Working data
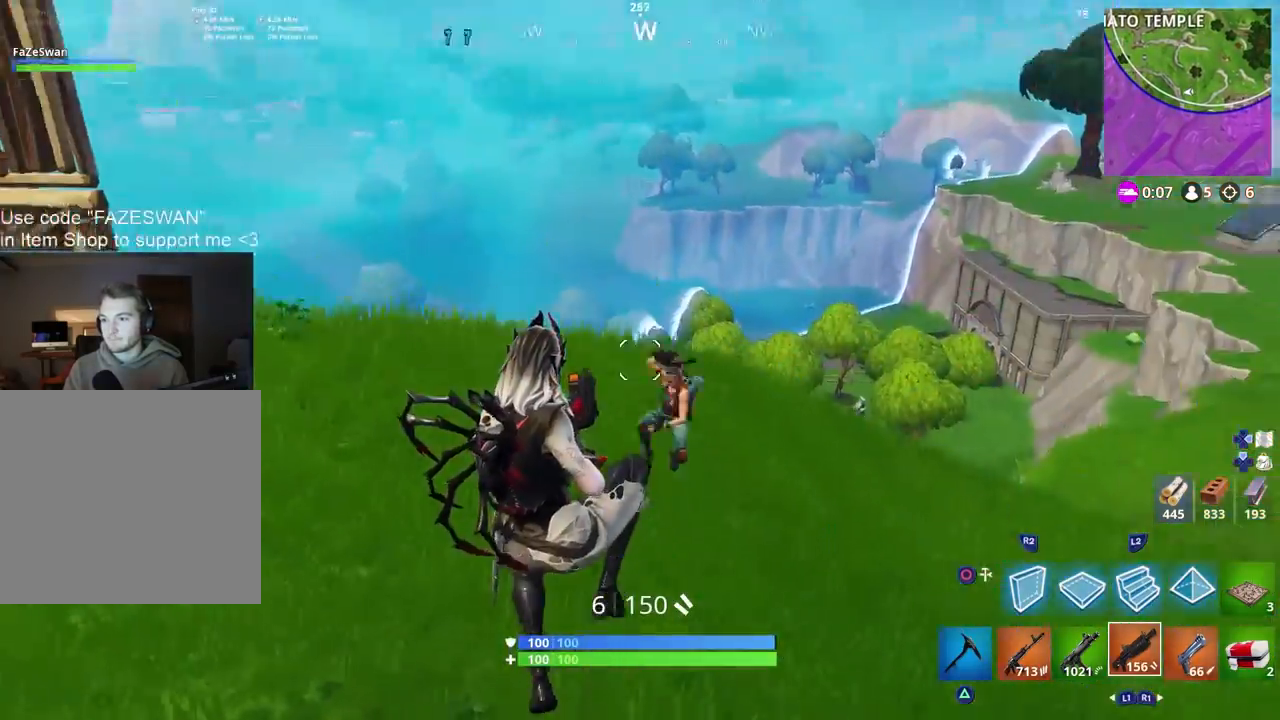
{"buttons": ["R2"], "left_stick": "down-left", "right_stick": "up-right", "events": [[283, "R2", "down"], [283, "left_stick", "down"], [317, "right_stick", "center"], [367, "right_stick", "up-right"], [433, "CIRCLE", "down"], [500, "CIRCLE", "up"], [500, "left_stick", "down-left"]]}
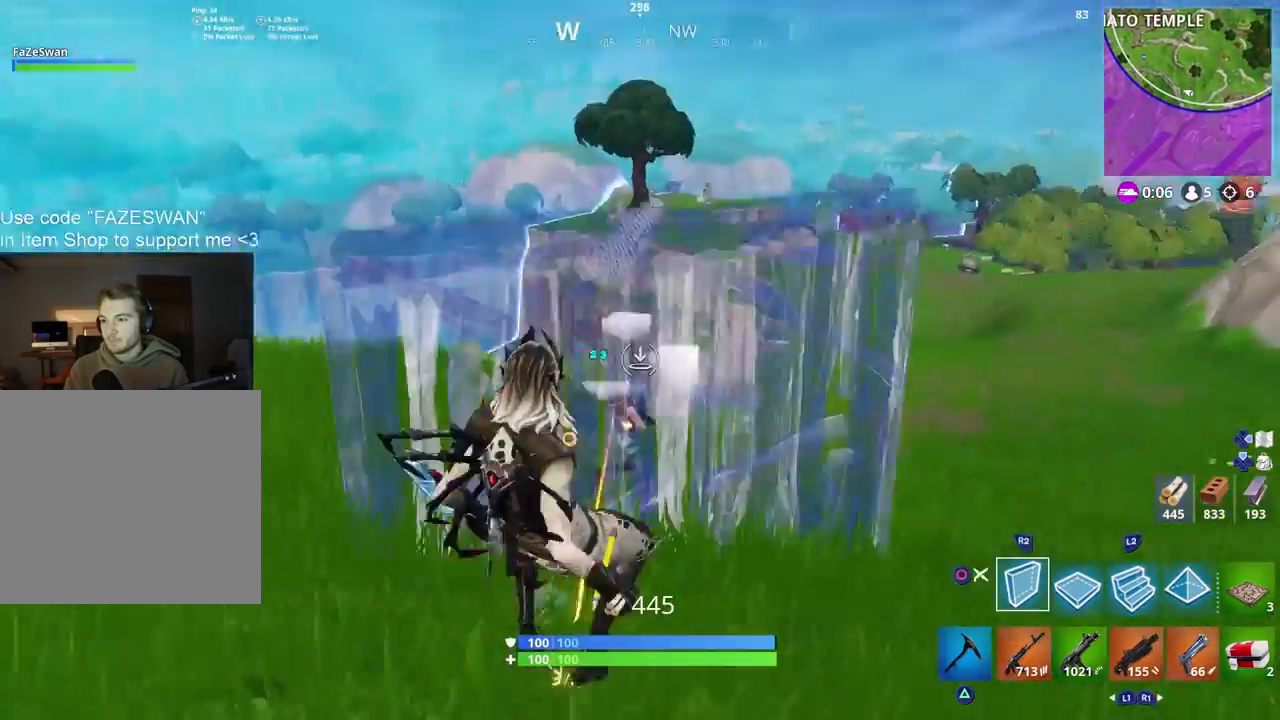
{"buttons": ["R2"], "left_stick": "center", "right_stick": "left", "events": [[133, "CROSS", "down"], [150, "right_stick", "down-right"], [217, "right_stick", "down"], [233, "CROSS", "up"], [350, "right_stick", "right"], [500, "left_stick", "center"], [500, "right_stick", "left"]]}
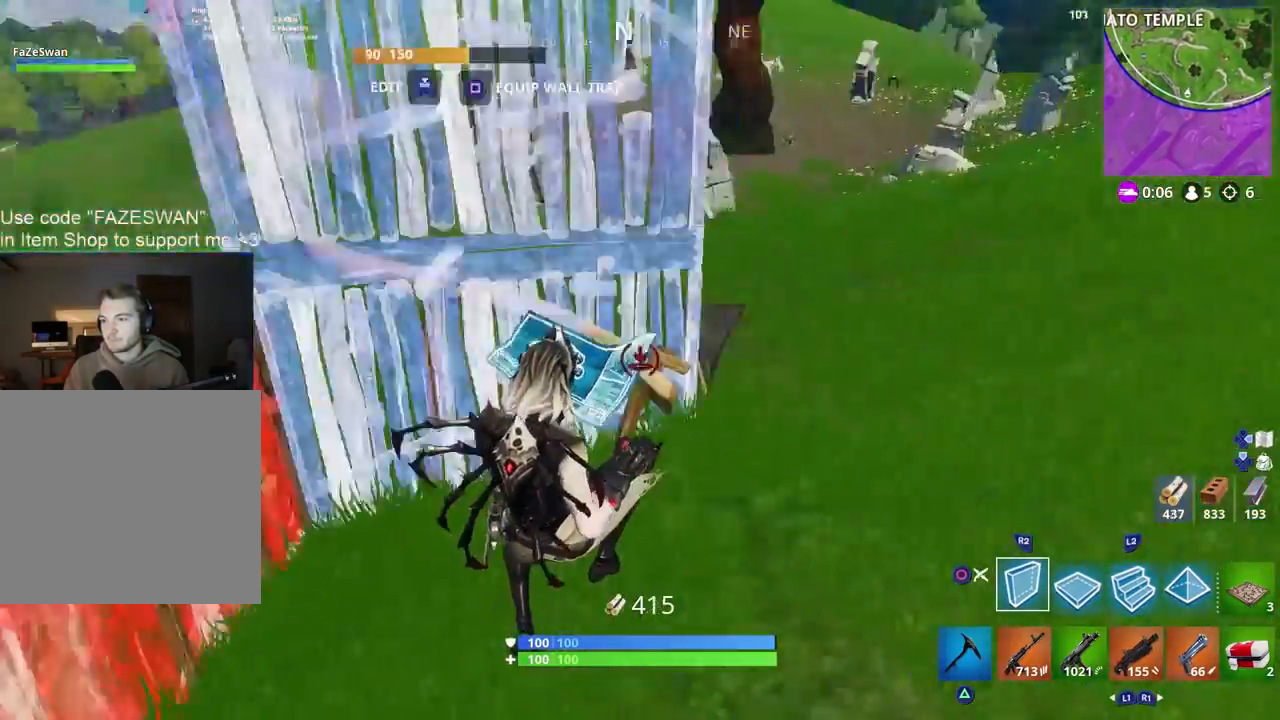
{"buttons": ["R2"], "left_stick": "left", "right_stick": "center", "events": [[33, "left_stick", "down-left"], [50, "left_stick", "right"], [250, "right_stick", "right"], [267, "left_stick", "down-left"], [383, "right_stick", "center"], [483, "left_stick", "left"]]}
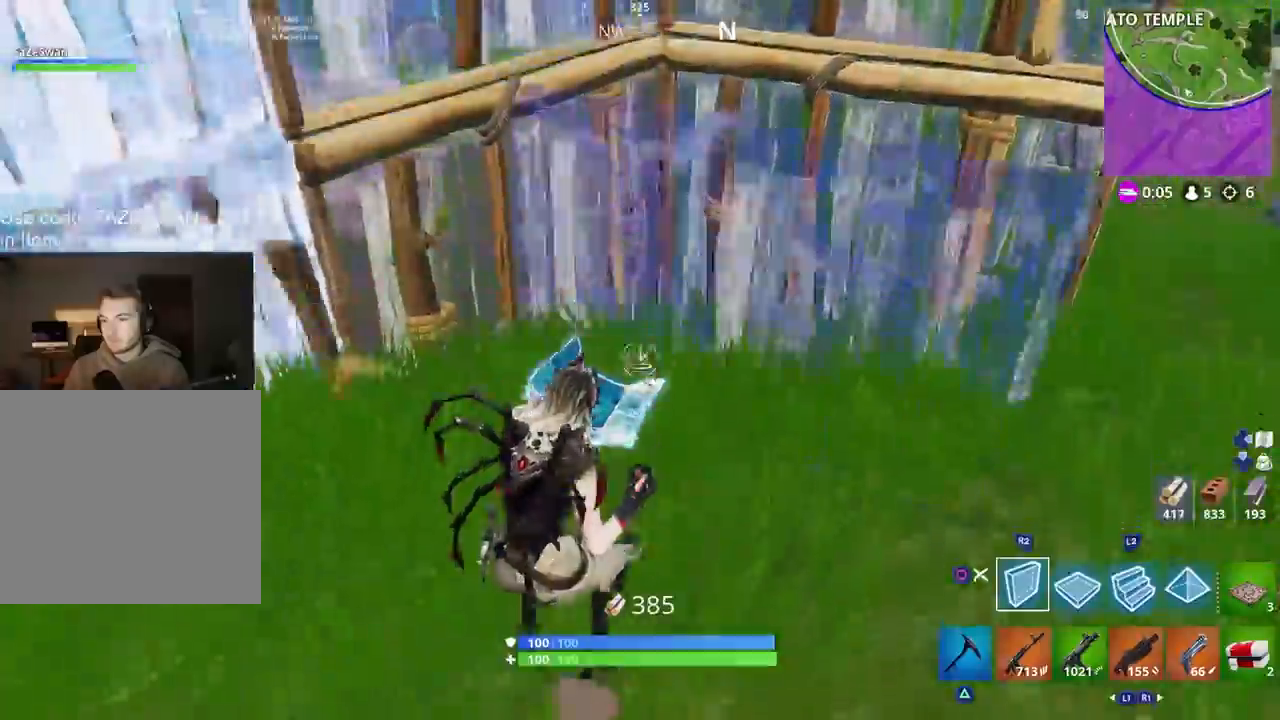
{"buttons": ["CROSS", "R1"], "left_stick": "up-left", "right_stick": "down", "events": [[33, "CROSS", "down"], [133, "R1", "down"], [150, "CROSS", "up"], [267, "right_stick", "right"], [333, "R1", "up"], [333, "R2", "up"], [333, "left_stick", "up-left"], [367, "right_stick", "down"], [500, "CROSS", "down"], [500, "R1", "down"]]}
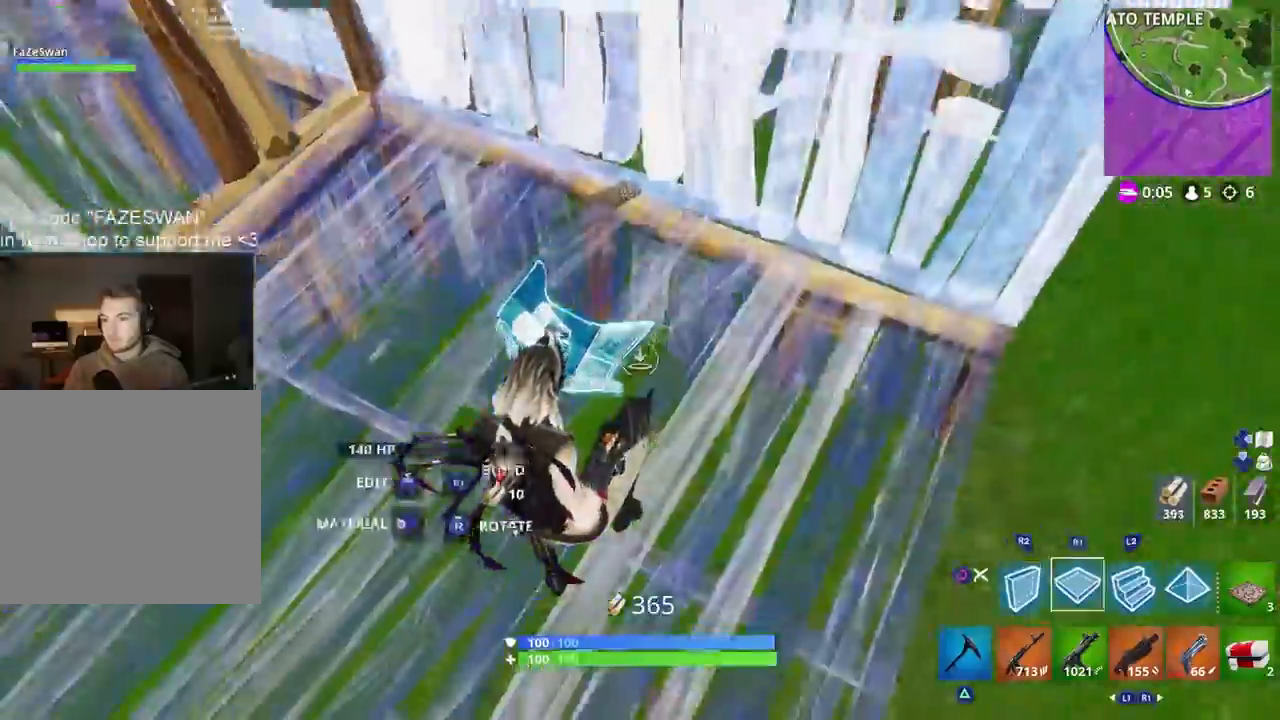
{"buttons": [], "left_stick": "left", "right_stick": "center", "events": [[83, "right_stick", "center"], [133, "CROSS", "up"], [133, "L2", "down"], [133, "left_stick", "up"], [167, "R1", "up"], [200, "right_stick", "up"], [317, "L2", "up"], [450, "right_stick", "center"], [500, "left_stick", "left"]]}
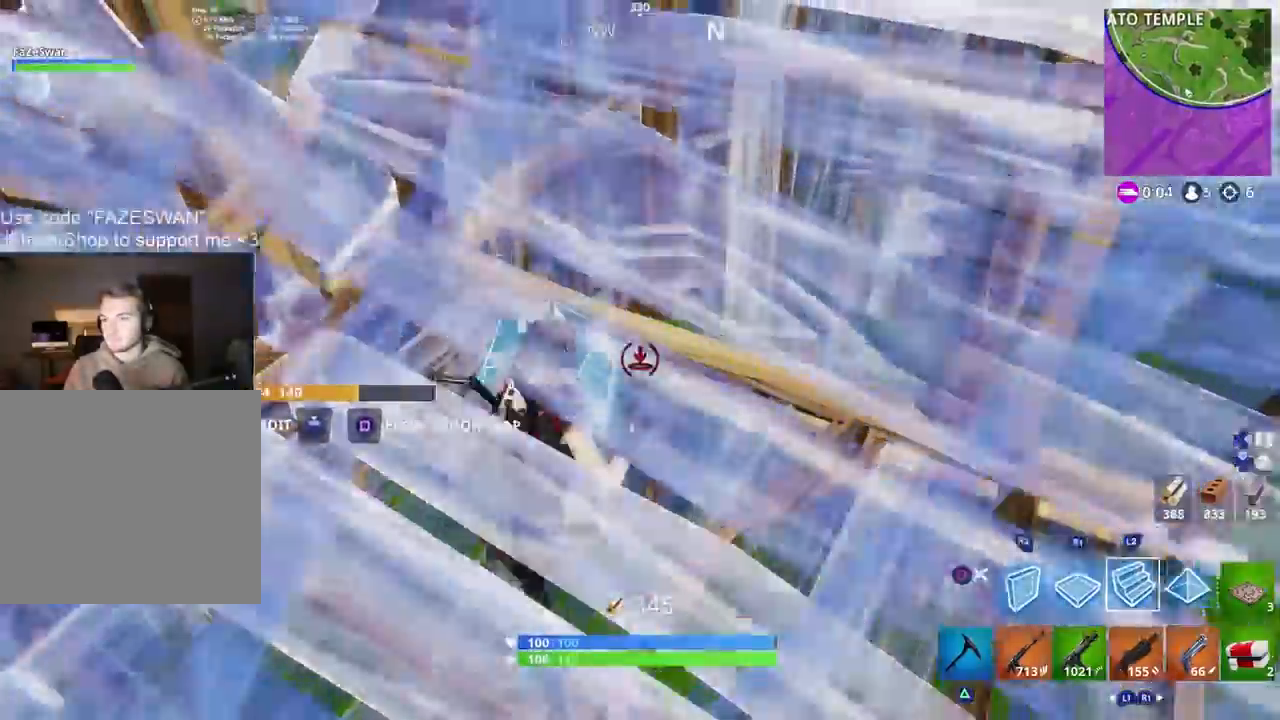
{"buttons": [], "left_stick": "down-left", "right_stick": "left", "events": [[50, "right_stick", "up-left"], [167, "left_stick", "down-right"], [283, "CIRCLE", "down"], [350, "CIRCLE", "up"], [383, "right_stick", "left"], [417, "left_stick", "down-left"]]}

Work to be completed
Copy out every line from the data above that has "CIRCLE" in it.

Output of the exercise
{"buttons": ["R2"], "left_stick": "down-left", "right_stick": "up-right", "events": [[283, "R2", "down"], [283, "left_stick", "down"], [317, "right_stick", "center"], [367, "right_stick", "up-right"], [433, "CIRCLE", "down"], [500, "CIRCLE", "up"], [500, "left_stick", "down-left"]]}
{"buttons": [], "left_stick": "down-left", "right_stick": "left", "events": [[50, "right_stick", "up-left"], [167, "left_stick", "down-right"], [283, "CIRCLE", "down"], [350, "CIRCLE", "up"], [383, "right_stick", "left"], [417, "left_stick", "down-left"]]}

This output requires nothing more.